Docker vs Kubernetes for Microservices
Docker and Kubernetes are two popular container orchestration technologies. While Docker is great for local development and small-scale deployment, Kubernetes offers advanced orchestration and scalability.
Understanding Kubernetes
Kubernetes (K8s) is an open-source container orchestration platform that automates deployment, scaling, and management of containerized applications.

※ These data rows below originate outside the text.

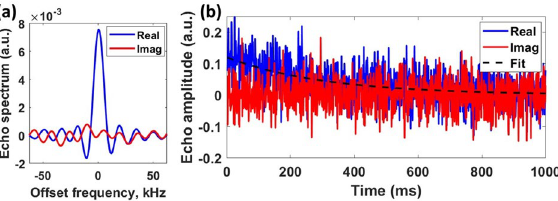
Figure 12. NQR features obtained for a psychoactive drug, namely benzocaine: ( a ) echo amplitude (a.u.), and ( b ) T 2, eff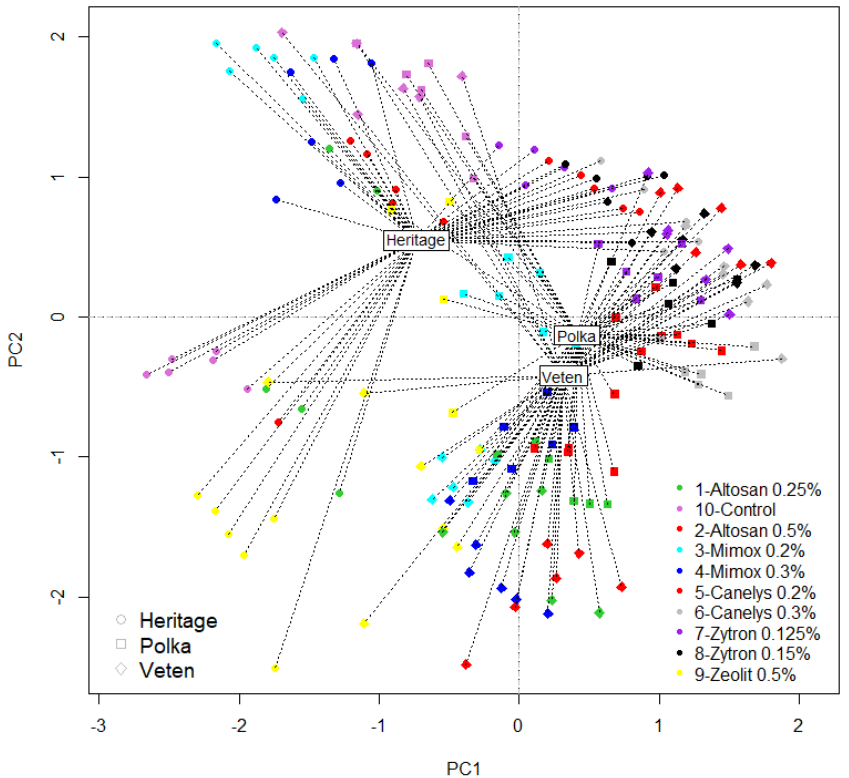
Figure 4. PCA raspberry rust disease treatment response. Variants tested: V1-Altosan 0.25%; V2- Altosan 0.5%; V3-Mimox 0.2%; V4-Mimox 0.3%; V5-Canelys 0.2%; V6-Canelys 0.3%; V7-Zytron 0.125%; V8-Zytron 0.15%; 9-Zeolite 0.5%; V10-Control. A full description of treatment recipes is provided in Table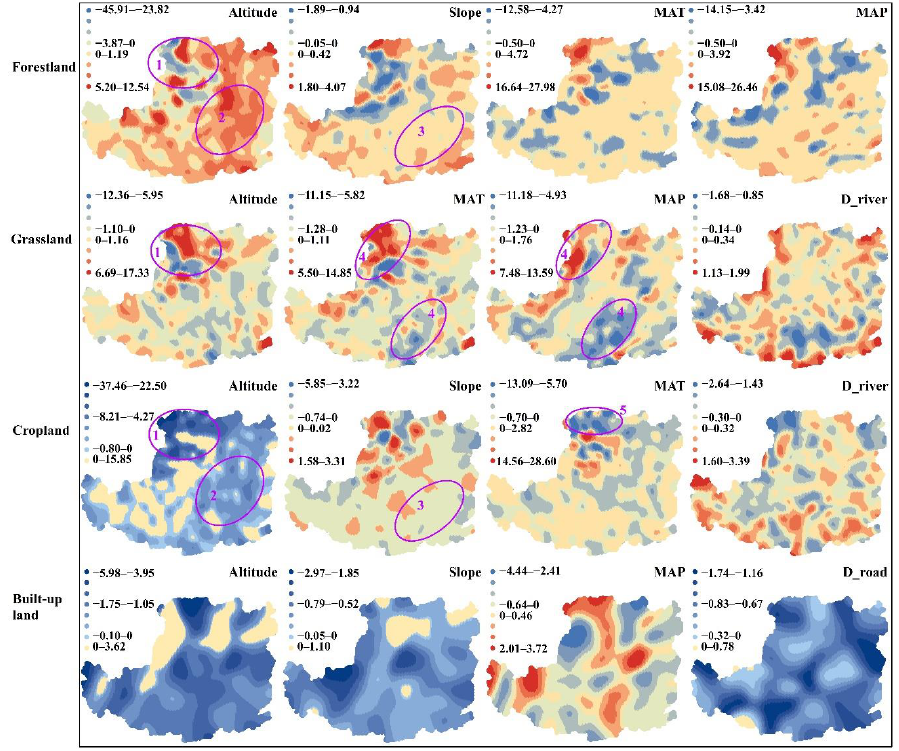
Figure 6. Estimation of Geographically Weighted Logistic Regression coefficients for the four dominant factors. dominant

- Manages container scheduling and health
- Supports service discovery, load balancing, and auto-scaling
- Built-in support for configuration management and secrets
Key Differences: Docker Compose vs Kubernetes
Feature | Docker Compose | Kubernetes |
---|---|---|
Purpose | Multi-container local apps | Production-grade orchestration |
Scaling | Manual | Auto-scaling supported |
Service Discovery | By container name | DNS-based + built-in load balancer |
Monitoring | Manual or external | Built-in metrics + ecosystem tools |
Best for | Development, small projects | Enterprise, cloud-native apps |
Running Docker Containers in Kubernetes
Use a Kubernetes Deployment to manage your services:
apiVersion: apps/v1
kind: Deployment
metadata:
name: user-service
spec:
replicas: 3
selector:
matchLabels:
app: user-service
template:
metadata:
labels:
app: user-service
spec:
containers:
- name: user-service
image: username/user-service:latest
ports:
- containerPort: 5000
When to Choose Kubernetes?
- You need auto-scaling and self-healing
- You deploy across multiple environments/clouds
- You manage complex service dependencies
- You want a mature CI/CD ecosystem
Kubernetes is the go-to platform for large-scale, production-ready microservices. But Docker remains the preferred option for prototyping and simpler systems.